::: EXTRACTED DATA :::

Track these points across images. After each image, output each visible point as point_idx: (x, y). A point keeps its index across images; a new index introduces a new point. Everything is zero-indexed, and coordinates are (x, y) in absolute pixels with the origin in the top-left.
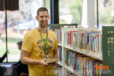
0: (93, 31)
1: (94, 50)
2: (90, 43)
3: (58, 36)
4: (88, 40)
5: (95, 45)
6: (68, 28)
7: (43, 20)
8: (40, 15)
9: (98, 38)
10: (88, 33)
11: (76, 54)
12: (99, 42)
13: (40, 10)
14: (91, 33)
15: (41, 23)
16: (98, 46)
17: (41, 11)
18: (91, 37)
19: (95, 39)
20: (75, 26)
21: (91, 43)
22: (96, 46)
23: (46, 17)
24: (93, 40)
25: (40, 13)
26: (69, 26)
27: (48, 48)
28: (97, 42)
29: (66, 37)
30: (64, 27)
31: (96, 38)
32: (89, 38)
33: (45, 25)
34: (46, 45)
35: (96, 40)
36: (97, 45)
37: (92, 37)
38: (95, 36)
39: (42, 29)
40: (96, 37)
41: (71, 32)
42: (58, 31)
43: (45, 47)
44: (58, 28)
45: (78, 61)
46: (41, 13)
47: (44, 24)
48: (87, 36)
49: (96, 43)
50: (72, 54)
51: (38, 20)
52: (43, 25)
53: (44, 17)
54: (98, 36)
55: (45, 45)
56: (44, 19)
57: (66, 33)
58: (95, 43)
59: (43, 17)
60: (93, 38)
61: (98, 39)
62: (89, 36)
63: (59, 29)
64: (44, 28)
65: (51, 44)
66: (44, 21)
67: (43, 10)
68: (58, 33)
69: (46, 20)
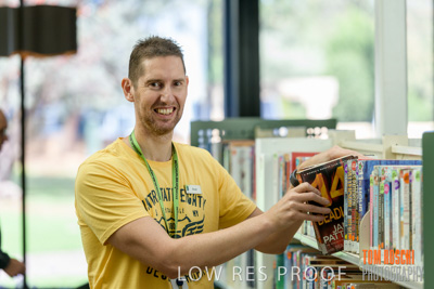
0: (395, 154)
1: (391, 243)
2: (376, 211)
3: (243, 175)
4: (367, 198)
5: (396, 220)
7: (159, 98)
8: (148, 76)
9: (410, 186)
10: (366, 163)
11: (314, 259)
12: (413, 208)
14: (380, 162)
15: (150, 112)
16: (411, 224)
18: (380, 180)
19: (395, 193)
20: (325, 130)
21: (376, 209)
22: (401, 223)
23: (176, 83)
24: (387, 197)
25: (147, 63)
27: (184, 230)
28: (405, 205)
31: (399, 187)
32: (371, 185)
33: (166, 125)
34: (172, 219)
35: (399, 197)
36: (402, 218)
37: (383, 181)
38: (394, 175)
39: (150, 142)
40: (399, 182)
41: (295, 155)
42: (242, 152)
43: (173, 226)
44: (247, 135)
46: (152, 67)
47: (165, 121)
48: (361, 176)
49: (400, 209)
50: (301, 259)
51: (132, 100)
52: (159, 124)
53: (168, 87)
54: (407, 179)
55: (168, 216)
56: (167, 94)
57: (276, 160)
58: (396, 209)
59: (162, 86)
60: (387, 189)
61: (410, 191)
62: (371, 178)
63: (250, 143)
65: (195, 213)
66: (164, 104)
68: (241, 161)
69: (176, 99)
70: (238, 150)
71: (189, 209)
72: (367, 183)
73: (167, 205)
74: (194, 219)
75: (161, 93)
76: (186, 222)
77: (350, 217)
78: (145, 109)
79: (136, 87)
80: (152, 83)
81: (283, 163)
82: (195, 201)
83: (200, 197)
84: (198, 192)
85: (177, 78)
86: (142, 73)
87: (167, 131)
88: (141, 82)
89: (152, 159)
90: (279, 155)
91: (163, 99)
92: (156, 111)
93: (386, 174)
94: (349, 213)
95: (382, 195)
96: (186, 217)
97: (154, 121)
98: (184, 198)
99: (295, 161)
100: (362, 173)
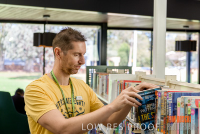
0: (171, 84)
3: (103, 85)
4: (175, 113)
29: (116, 90)
30: (113, 70)
32: (178, 106)
34: (70, 112)
37: (189, 107)
41: (125, 81)
42: (103, 77)
44: (104, 71)
48: (170, 101)
65: (80, 109)
68: (103, 80)
70: (101, 76)
71: (78, 107)
72: (174, 104)
74: (80, 112)
76: (77, 113)
77: (163, 121)
81: (119, 84)
82: (80, 103)
83: (82, 101)
84: (81, 99)
89: (61, 84)
90: (118, 81)
93: (191, 103)
94: (162, 118)
95: (190, 115)
96: (77, 111)
99: (124, 84)
100: (171, 99)
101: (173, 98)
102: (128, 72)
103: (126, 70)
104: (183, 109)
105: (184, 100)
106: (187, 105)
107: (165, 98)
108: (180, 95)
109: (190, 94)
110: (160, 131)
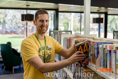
0: (94, 39)
4: (98, 53)
6: (66, 34)
7: (42, 25)
10: (98, 43)
13: (40, 12)
17: (40, 14)
20: (70, 32)
21: (102, 57)
23: (47, 21)
25: (39, 16)
26: (66, 32)
29: (65, 42)
30: (62, 33)
31: (115, 53)
32: (100, 49)
36: (117, 63)
42: (58, 36)
45: (79, 71)
47: (44, 30)
57: (65, 38)
59: (43, 21)
60: (108, 52)
64: (43, 34)
65: (50, 52)
67: (43, 12)
68: (58, 38)
69: (47, 25)
71: (48, 52)
72: (98, 48)
73: (43, 51)
75: (43, 23)
76: (48, 55)
77: (92, 57)
78: (39, 27)
79: (36, 22)
80: (41, 21)
85: (47, 20)
86: (38, 18)
87: (44, 33)
88: (38, 20)
91: (43, 25)
92: (42, 28)
93: (107, 47)
95: (106, 54)
97: (41, 30)
98: (47, 49)
99: (70, 39)
100: (97, 46)
101: (98, 45)
102: (70, 34)
103: (69, 33)
104: (103, 51)
105: (103, 46)
106: (105, 49)
107: (93, 45)
108: (101, 43)
109: (106, 43)
110: (90, 62)
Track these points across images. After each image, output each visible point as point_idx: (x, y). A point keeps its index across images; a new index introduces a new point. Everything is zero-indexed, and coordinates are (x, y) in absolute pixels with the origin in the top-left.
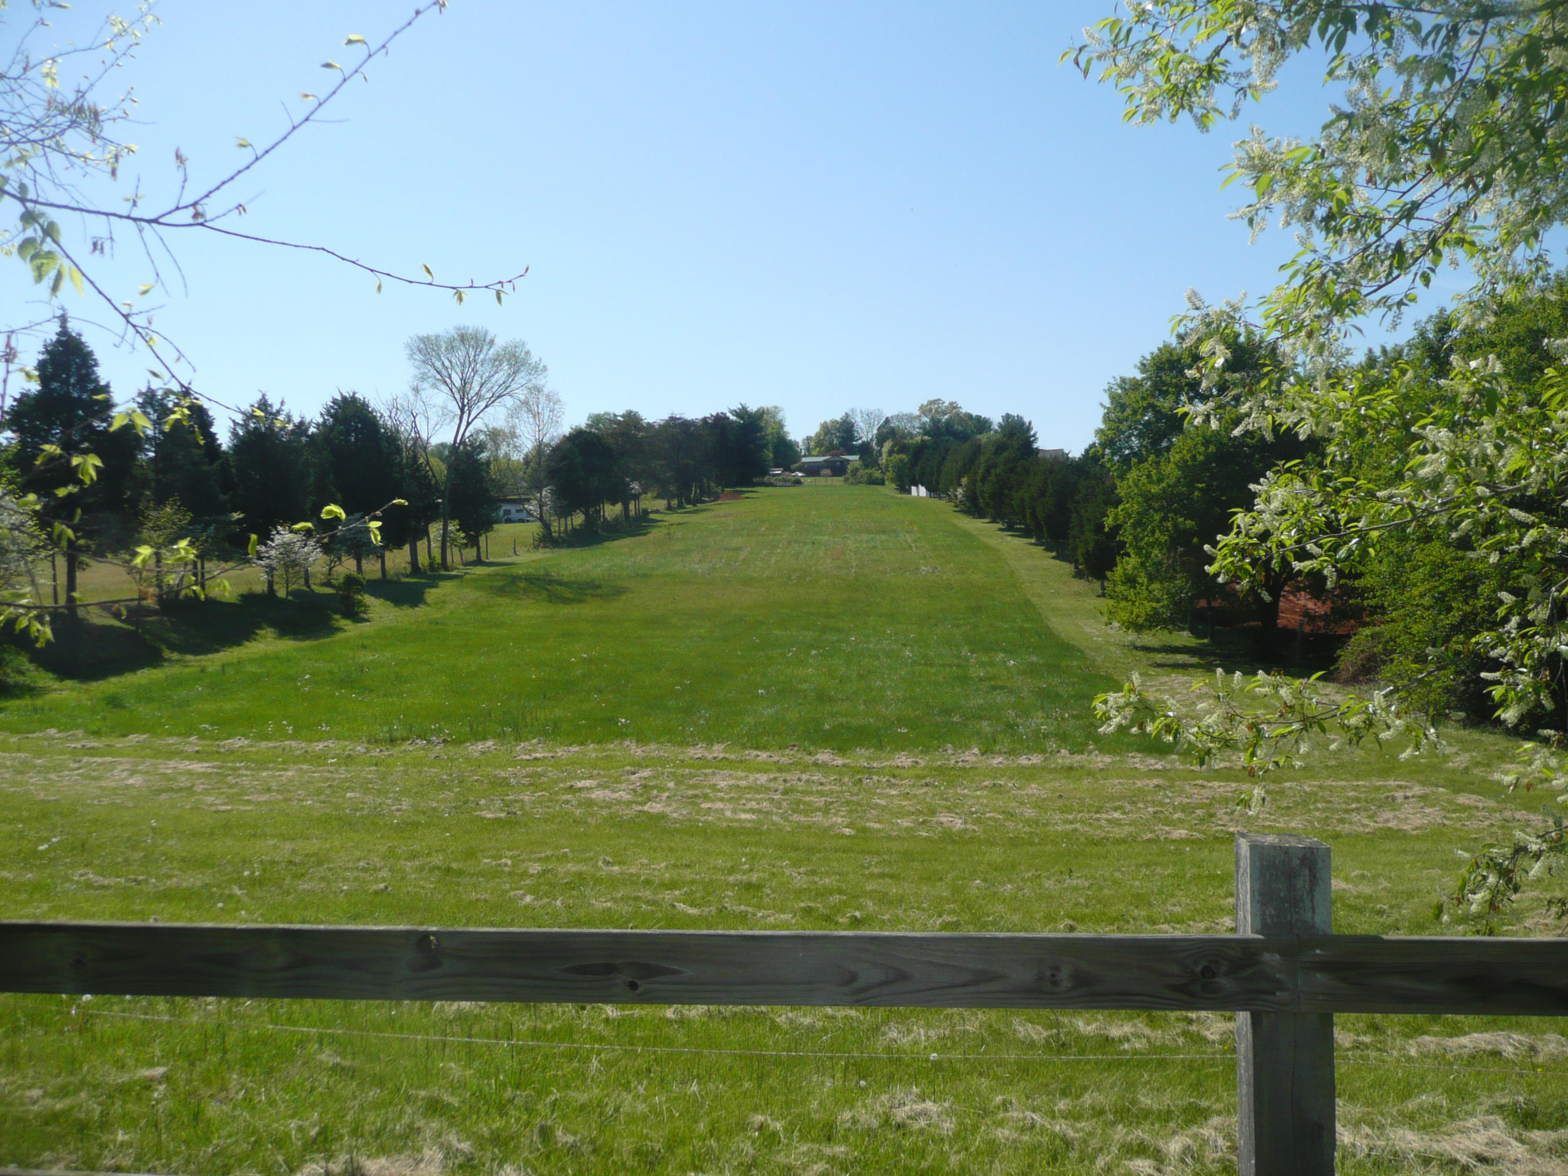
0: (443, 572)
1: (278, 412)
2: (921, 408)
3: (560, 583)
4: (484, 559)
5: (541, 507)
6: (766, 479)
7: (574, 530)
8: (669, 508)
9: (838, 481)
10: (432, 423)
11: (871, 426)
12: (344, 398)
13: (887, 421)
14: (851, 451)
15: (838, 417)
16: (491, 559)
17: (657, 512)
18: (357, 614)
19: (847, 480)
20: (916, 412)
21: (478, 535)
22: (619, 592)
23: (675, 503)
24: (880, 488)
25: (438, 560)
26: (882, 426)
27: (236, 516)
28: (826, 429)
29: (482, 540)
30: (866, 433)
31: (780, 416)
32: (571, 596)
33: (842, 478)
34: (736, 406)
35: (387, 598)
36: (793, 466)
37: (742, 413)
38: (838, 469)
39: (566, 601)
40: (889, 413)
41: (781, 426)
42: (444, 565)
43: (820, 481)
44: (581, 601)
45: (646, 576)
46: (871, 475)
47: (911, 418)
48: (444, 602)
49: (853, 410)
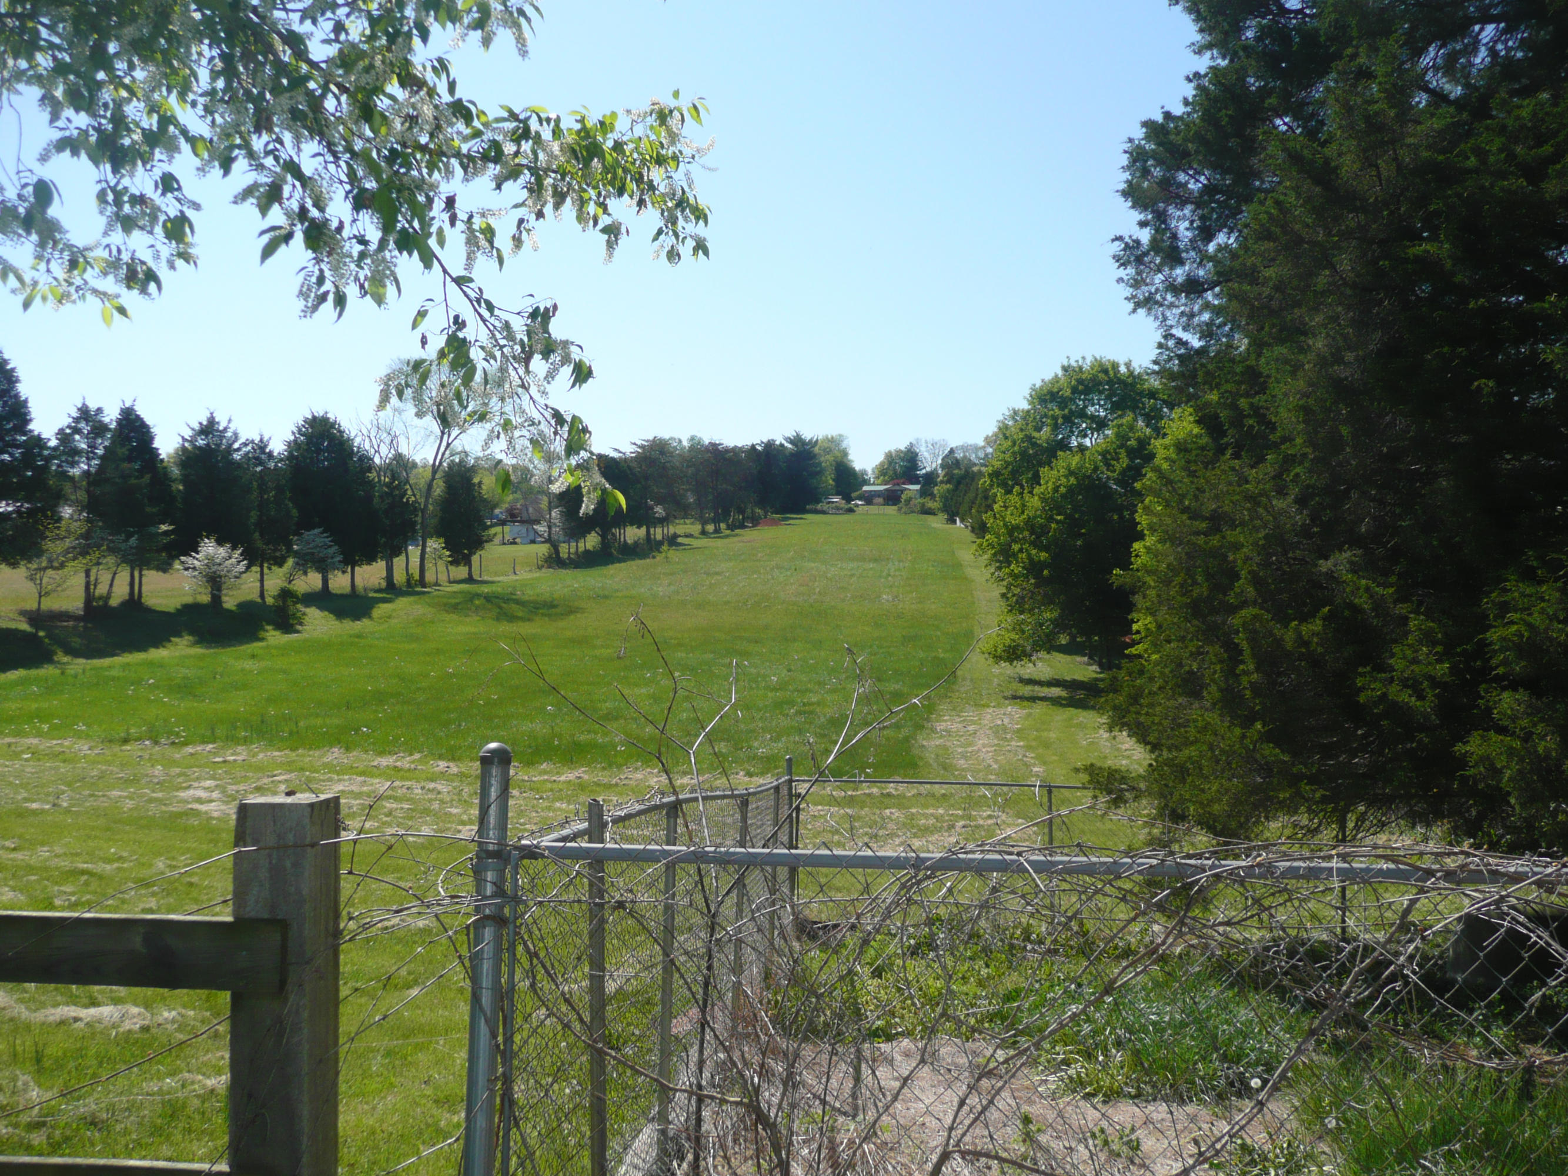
0: (419, 589)
1: (225, 429)
2: (987, 438)
3: (518, 602)
4: (476, 577)
5: (550, 527)
6: (819, 507)
7: (587, 552)
8: (704, 533)
9: (891, 510)
10: (412, 444)
11: (936, 456)
12: (314, 418)
13: (952, 451)
14: (914, 480)
15: (902, 446)
16: (486, 578)
17: (689, 536)
18: (292, 625)
19: (900, 509)
20: (981, 443)
21: (471, 554)
22: (571, 611)
23: (710, 528)
24: (930, 518)
25: (417, 576)
26: (946, 456)
27: (164, 528)
28: (891, 459)
29: (475, 559)
30: (930, 462)
31: (844, 445)
32: (520, 614)
33: (895, 508)
34: (791, 434)
35: (331, 612)
36: (854, 495)
37: (797, 441)
38: (892, 498)
39: (512, 618)
40: (953, 443)
41: (845, 454)
42: (422, 582)
43: (872, 509)
44: (529, 620)
45: (606, 597)
46: (923, 505)
47: (976, 449)
48: (390, 617)
49: (918, 440)
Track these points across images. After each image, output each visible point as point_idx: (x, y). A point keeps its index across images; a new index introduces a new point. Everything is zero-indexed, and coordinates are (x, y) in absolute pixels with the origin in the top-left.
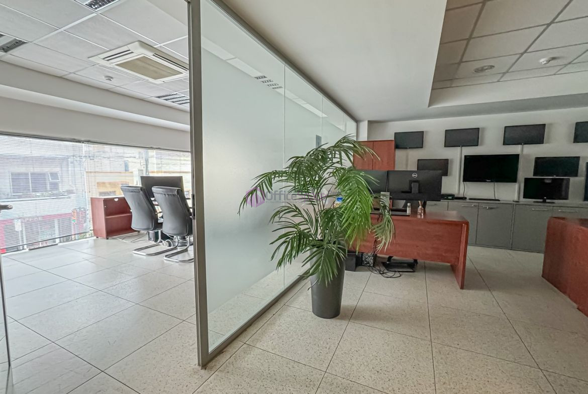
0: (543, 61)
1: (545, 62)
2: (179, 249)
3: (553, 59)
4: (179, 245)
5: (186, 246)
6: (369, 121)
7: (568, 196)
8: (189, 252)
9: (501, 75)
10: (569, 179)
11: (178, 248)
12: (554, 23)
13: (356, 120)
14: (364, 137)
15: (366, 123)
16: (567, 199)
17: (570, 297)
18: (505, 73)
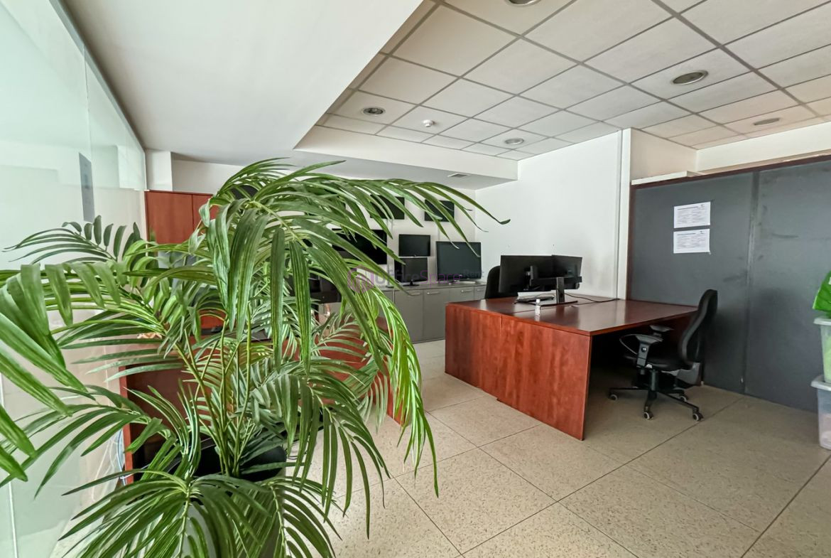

:::

**WHAT YOU ARE ASKED TO DO:**
Nothing except the lines from the one containing "97: (154, 121)" through the one containing "104: (183, 109)" should appear in the answer, exactly as above and without pictures.

**TASK OUTPUT:**
97: (154, 121)
98: (184, 198)
99: (295, 161)
100: (362, 173)
0: (171, 84)
3: (103, 85)
4: (175, 113)
29: (116, 90)
30: (113, 70)
32: (178, 106)
34: (70, 112)
37: (189, 107)
41: (125, 81)
42: (103, 77)
44: (104, 71)
48: (170, 101)
65: (80, 109)
68: (103, 80)
70: (101, 76)
71: (78, 107)
72: (174, 104)
74: (80, 112)
76: (77, 113)
77: (163, 121)
81: (119, 84)
82: (80, 103)
83: (82, 101)
84: (81, 99)
89: (61, 84)
90: (118, 81)
93: (191, 103)
94: (162, 118)
95: (190, 115)
96: (77, 111)
99: (124, 84)
100: (171, 99)
101: (173, 98)
102: (128, 72)
103: (126, 70)
104: (183, 109)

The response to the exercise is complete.